• Your instructions
Give the number of lines in the records below that include "Ρουλεμάν", and nothing more.

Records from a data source
--------------------------------------------------
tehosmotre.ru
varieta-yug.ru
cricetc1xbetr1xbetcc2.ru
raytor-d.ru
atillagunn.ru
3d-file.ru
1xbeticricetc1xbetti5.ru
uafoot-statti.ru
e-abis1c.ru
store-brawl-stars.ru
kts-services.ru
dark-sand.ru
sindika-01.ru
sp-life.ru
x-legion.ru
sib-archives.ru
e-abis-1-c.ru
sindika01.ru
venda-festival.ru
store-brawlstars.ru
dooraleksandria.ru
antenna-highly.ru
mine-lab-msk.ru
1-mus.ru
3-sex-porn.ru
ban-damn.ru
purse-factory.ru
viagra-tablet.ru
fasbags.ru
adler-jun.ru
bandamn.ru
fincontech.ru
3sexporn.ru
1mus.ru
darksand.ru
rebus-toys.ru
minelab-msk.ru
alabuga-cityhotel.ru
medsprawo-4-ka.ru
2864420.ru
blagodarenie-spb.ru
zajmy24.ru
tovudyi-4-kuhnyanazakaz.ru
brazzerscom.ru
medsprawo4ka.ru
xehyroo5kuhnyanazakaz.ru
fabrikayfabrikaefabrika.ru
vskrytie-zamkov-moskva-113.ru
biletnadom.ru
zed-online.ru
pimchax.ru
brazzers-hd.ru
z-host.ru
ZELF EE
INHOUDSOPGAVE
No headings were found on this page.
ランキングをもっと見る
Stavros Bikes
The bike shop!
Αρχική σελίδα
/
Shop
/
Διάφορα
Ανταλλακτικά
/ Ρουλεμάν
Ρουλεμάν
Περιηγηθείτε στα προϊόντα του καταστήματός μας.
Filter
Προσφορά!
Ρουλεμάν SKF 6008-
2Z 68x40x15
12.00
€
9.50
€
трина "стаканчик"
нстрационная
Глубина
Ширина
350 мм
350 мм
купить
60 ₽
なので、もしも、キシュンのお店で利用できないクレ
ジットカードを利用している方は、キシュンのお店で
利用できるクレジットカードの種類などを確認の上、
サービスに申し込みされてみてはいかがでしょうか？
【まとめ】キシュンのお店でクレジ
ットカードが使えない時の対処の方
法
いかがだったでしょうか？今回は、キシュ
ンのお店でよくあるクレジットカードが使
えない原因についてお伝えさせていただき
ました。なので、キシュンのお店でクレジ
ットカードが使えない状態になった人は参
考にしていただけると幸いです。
--------------------------------------------------
• Answer to the problem
3